The firms are seeking to limit fallout from a sweeping probe into whether financial companies failed to preserve work texts sent by dealmakers and executives on their personal devices and messaging apps. The SEC is asserting that the once-widespread use of phones and apps like WhatsApp, Telegram and Signal broke the agency’s rules and made investigating securities crimes significantly harder.

Representatives for KKR, Blackstone, Citadel and the SEC declined to comment.

Read More: Citadel Ready to Spar With Gensler’s SEC Over WhatsApp Probe

Each firm will have to negotiate with the regulator on its own, and the SEC has yet to accuse, sue or settle with any private equity firm or hedge fund about the matter. The regulator could ultimately decide against bringing actions against them.

Disclosure Rules

Under SEC rules, many financial firms have to maintain records of all business communications to track how their transactions were negotiated in case authorities later need to look into possible misconduct. But messages on apps weren’t tracked by employers, and in some cases were set to self-delete after they were sent. This left no way for authorities to recover the content.

Over the past three years, regulators have fined Wall Street banks more than $2.8 billion for the practice, with JPMorgan Chase & Co. paying $200 million and Bank of America Corp. fined $225 million. In February, eight institutions, including US Bancorp and Oppenheimer & Co., paid over $81 million combined in fines to the SEC for their failure to preserve electronic records.

The SEC investigation is complicated by the agency’s diverging rules for banks, hedge funds and private equity. Banks register with the SEC primarily as brokers, while hedge funds and private equity usually register as investment advisers and have to meet an easier set of rules. Lawyers and trade groups for the investment firms have argued that this means the SEC has no basis to censure or fine the firms for the disputed apps.

Still, money managers don’t get a free pass; they have to maintain records on matters such as investment recommendations. Since the probe began, firms across the industry have limited staff use of texting and personal devices for business.

Fines Vary

It is unlikely any firm tries to preemptively sue the SEC, instead waiting for the regulator to enforce a subpoena or drop their probe. Bloomberg reported in September that Citadel was gearing up for a potential legal battle against the regulator if needed.

SEC fines for similar behavior can vary widely based on the severity or breadth of the misconduct.

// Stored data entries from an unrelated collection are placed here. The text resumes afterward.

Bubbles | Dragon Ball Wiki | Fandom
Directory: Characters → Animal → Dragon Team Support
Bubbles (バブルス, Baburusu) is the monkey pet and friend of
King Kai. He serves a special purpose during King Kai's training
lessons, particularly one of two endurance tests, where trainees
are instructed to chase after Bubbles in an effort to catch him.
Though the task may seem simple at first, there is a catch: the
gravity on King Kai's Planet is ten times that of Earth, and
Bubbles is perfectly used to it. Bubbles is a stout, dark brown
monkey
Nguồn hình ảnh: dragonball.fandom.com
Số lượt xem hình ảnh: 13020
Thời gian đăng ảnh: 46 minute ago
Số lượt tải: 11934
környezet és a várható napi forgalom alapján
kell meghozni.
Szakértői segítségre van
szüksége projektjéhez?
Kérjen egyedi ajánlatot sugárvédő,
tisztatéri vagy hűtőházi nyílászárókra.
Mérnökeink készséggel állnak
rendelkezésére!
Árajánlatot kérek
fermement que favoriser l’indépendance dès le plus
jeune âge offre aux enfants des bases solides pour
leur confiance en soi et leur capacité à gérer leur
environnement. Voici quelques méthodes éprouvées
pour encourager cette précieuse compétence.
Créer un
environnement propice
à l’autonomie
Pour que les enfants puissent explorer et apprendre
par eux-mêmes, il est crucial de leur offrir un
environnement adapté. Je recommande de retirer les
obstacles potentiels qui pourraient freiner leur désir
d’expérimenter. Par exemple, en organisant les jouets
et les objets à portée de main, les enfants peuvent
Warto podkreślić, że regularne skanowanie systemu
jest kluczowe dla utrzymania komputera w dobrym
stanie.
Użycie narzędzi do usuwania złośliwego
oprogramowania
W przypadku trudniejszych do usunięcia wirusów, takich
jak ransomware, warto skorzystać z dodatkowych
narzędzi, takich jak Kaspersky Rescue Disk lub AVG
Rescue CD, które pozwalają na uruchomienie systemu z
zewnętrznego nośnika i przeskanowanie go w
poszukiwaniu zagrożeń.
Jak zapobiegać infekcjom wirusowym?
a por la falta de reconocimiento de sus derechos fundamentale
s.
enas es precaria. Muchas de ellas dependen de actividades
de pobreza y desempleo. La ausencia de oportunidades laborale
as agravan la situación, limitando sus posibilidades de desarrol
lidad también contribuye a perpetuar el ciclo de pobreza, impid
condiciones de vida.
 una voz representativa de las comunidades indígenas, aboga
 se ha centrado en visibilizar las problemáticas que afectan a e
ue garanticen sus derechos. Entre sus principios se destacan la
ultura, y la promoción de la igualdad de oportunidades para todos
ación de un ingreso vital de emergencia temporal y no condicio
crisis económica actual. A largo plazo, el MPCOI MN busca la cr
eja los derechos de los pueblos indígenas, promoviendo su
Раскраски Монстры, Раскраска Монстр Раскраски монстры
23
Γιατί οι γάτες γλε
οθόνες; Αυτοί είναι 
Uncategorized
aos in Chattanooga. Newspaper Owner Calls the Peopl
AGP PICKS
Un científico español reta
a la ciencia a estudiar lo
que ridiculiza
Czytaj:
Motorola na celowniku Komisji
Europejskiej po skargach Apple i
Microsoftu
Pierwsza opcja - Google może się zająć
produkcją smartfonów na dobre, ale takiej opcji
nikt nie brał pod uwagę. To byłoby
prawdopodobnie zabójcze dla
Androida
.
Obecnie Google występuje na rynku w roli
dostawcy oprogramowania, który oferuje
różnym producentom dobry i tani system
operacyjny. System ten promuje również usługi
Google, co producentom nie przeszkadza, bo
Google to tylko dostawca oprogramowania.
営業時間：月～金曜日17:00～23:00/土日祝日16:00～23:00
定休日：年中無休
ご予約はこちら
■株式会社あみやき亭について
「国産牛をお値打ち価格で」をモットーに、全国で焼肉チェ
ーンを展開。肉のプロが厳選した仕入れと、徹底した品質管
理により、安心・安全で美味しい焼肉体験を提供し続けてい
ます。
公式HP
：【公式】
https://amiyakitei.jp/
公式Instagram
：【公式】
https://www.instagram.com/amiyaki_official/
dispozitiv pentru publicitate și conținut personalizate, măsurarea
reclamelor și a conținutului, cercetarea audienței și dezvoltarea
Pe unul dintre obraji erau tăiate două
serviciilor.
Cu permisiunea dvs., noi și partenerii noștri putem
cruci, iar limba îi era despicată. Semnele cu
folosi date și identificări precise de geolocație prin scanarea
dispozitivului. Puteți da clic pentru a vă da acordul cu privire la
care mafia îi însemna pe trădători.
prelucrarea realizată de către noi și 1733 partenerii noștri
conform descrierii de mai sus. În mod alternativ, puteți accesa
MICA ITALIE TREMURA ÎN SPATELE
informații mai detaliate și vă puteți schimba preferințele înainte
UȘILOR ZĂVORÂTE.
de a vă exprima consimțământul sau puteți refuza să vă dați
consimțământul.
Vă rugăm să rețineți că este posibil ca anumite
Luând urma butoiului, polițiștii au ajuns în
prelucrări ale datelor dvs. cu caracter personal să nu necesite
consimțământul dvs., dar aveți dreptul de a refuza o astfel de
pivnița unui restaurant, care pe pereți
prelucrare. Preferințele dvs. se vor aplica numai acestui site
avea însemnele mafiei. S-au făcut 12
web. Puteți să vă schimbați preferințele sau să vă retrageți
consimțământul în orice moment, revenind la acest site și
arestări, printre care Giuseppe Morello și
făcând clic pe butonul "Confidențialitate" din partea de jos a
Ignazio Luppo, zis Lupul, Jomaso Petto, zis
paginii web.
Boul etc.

Firms can also get credit for self-reporting a violation. That was the case at Perella Weinberg, which paid just $2.5 million tied to the use of messaging apps.

Faced with resistance from some of the wealthiest and most aggressive institutions in the world, the SEC could decide it’s best to settle with them instead of engaging in a costly and time-consuming fight.

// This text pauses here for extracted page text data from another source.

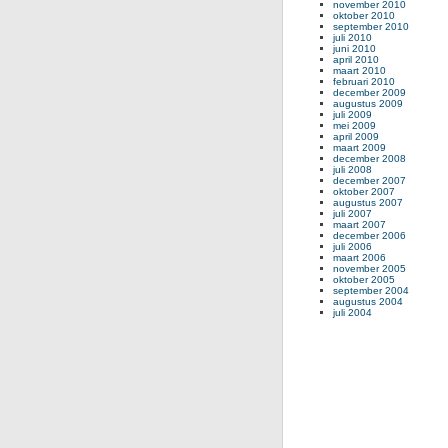
november 2010
oktober 2010
september 2010
juli 2010
juni 2010
april 2010
maart 2010
februari 2010
december 2009
augustus 2009
juli 2009
mei 2009
april 2009
maart 2009
december 2008
juli 2008
december 2007
oktober 2007
augustus 2007
juli 2007
maart 2007
december 2006
juli 2006
maart 2006
november 2005
oktober 2005
september 2004
augustus 2004
juli 2004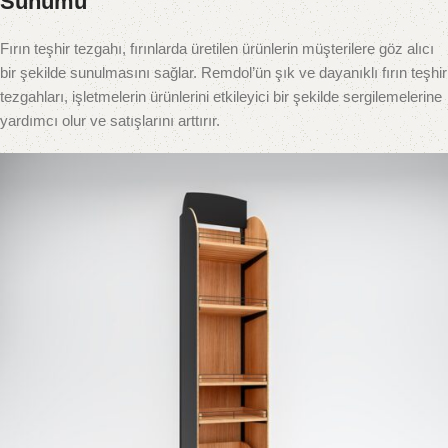
Sunumu
Fırın teşhir tezgahı, fırınlarda üretilen ürünlerin müşterilere göz alıcı
bir şekilde sunulmasını sağlar. Remdol’ün şık ve dayanıklı fırın teşhir
tezgahları, işletmelerin ürünlerini etkileyici bir şekilde sergilemelerine
yardımcı olur ve satışlarını arttırır.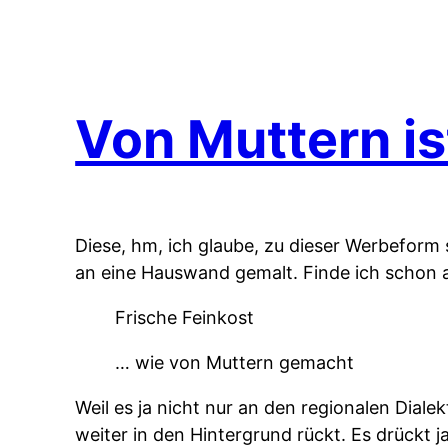
Von Muttern is
Diese, hm, ich glaube, zu dieser Werbefor
an eine Hauswand gemalt. Finde ich schon an
Frische Feinkost
… wie von Muttern gemacht
Weil es ja nicht nur an den regionalen Dialek
weiter in den Hintergrund rückt. Es drückt 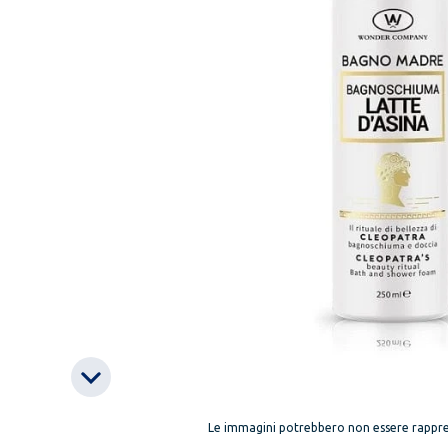
Le immagini potrebbero non essere rappre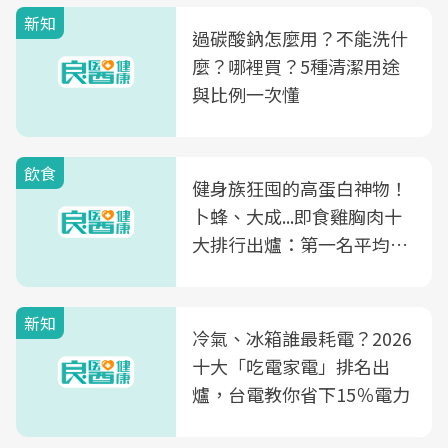
新知
過碳酸鈉怎麼用？不能洗什
麼？哪裡買？5種清潔用途
與比例一次懂
飲食
健身族狂囤的高蛋白神物！
卜蜂、大成...即食雞胸肉十
大排行出爐：第一名平均一
片不到50元
新知
冷氣、冰箱誰最耗電？2026
十大「吃電家電」排名出
爐，台電教你省下15％電力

But Gurbir Grewal, the SEC’s enforcement chief, has regularly pointed to the messaging sweep as one of his top priorities continuing into 2024.

“I’ve heard the criticism and the commentary that it’s low-hanging fruit, that it’s just a cash cow for the SEC, and that’s just nonsense,” Grewal said at a January conference. “These are some of the most important cases we brought.”

(An earlier version of this story was corrected to clarify in first and second paragraph that probe is industrywide and not all firms have discussed potential settlements.)